Work task: Starting with the line with "middle mcp: (182, 163)" in the entries below and going on through the line with "index dip: (154, 112)", output every line exactly and nothing more. No pictures.

The data:

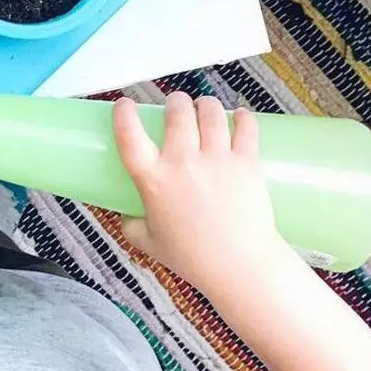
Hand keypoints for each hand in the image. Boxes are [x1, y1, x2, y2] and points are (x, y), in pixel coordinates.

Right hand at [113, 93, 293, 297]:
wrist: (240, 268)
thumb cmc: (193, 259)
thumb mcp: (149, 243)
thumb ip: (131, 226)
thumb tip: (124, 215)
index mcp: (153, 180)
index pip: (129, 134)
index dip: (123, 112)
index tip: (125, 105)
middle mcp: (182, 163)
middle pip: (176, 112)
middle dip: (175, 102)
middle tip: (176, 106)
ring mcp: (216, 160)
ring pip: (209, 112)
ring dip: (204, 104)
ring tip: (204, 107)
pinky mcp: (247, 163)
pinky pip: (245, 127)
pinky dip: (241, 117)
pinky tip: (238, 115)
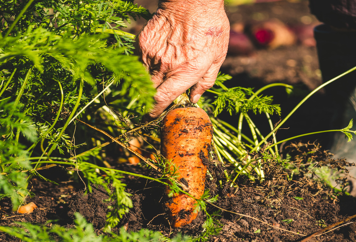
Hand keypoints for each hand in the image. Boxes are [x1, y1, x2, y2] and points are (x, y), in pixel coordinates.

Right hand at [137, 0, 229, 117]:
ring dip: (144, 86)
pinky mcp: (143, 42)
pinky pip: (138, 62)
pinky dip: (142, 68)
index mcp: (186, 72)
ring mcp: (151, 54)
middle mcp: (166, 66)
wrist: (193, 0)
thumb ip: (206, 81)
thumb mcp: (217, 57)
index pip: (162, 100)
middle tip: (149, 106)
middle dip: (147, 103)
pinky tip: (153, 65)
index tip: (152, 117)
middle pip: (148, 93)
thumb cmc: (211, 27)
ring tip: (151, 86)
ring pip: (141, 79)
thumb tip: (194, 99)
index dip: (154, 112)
---
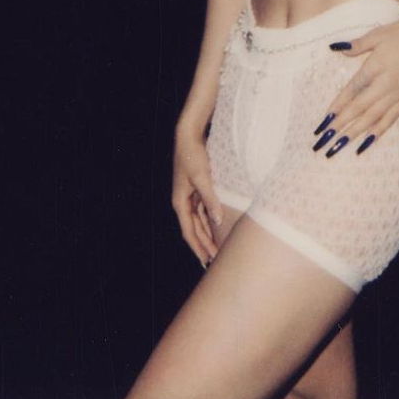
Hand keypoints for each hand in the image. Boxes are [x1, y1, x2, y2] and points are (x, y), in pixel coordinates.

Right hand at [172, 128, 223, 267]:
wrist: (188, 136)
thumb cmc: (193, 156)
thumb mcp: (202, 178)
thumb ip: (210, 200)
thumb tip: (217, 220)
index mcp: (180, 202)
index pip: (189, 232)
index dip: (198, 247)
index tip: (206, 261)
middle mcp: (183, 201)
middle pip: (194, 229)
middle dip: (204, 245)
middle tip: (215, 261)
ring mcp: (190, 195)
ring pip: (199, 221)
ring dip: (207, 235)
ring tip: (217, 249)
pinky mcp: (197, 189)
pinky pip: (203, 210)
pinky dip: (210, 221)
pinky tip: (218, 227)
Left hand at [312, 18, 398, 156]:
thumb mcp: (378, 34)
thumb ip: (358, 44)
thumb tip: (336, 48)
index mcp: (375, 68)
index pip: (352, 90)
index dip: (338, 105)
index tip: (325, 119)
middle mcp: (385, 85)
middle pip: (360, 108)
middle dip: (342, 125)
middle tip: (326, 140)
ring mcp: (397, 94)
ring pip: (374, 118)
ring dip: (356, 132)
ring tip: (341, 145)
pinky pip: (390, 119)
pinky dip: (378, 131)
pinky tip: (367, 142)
---
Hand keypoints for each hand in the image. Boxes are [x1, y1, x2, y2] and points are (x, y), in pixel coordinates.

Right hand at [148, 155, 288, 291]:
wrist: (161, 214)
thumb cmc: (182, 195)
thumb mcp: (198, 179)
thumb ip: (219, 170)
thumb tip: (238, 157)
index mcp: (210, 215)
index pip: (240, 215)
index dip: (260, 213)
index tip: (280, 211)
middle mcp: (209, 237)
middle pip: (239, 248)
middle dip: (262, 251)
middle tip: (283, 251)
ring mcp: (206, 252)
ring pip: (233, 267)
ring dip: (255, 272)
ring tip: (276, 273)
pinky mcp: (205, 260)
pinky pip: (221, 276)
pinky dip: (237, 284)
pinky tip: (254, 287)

Answer below:
middle mcp: (182, 163)
middle pip: (176, 112)
middle dip: (175, 102)
middle tip: (176, 106)
ring mcp: (216, 160)
ring pip: (209, 112)
ring dip: (204, 104)
ring tip: (204, 107)
pinky mcp: (247, 163)
pinky pip: (245, 127)
pinky dip: (241, 117)
pinky tip: (238, 115)
Hand keypoints for each hand in the image. Boxes are [x1, y1, x2, y2] and points are (x, y), in pixel coordinates.

Right hand at [137, 0, 229, 117]:
ring dip: (144, 86)
pinky mcp: (143, 42)
pinky pip: (138, 62)
pinky dip: (142, 68)
index mcp: (186, 72)
ring mcp: (151, 54)
middle mcp: (166, 66)
wrist: (193, 0)
thumb ip: (206, 81)
thumb mcp: (217, 57)
index pip: (162, 100)
middle tip: (149, 106)
middle dip: (147, 103)
pinky tip: (153, 65)
index tip: (152, 117)
middle pip: (148, 93)
thumb cmc: (211, 27)
ring tip: (151, 86)
ring pip: (141, 79)
thumb tip: (194, 99)
index dip: (154, 112)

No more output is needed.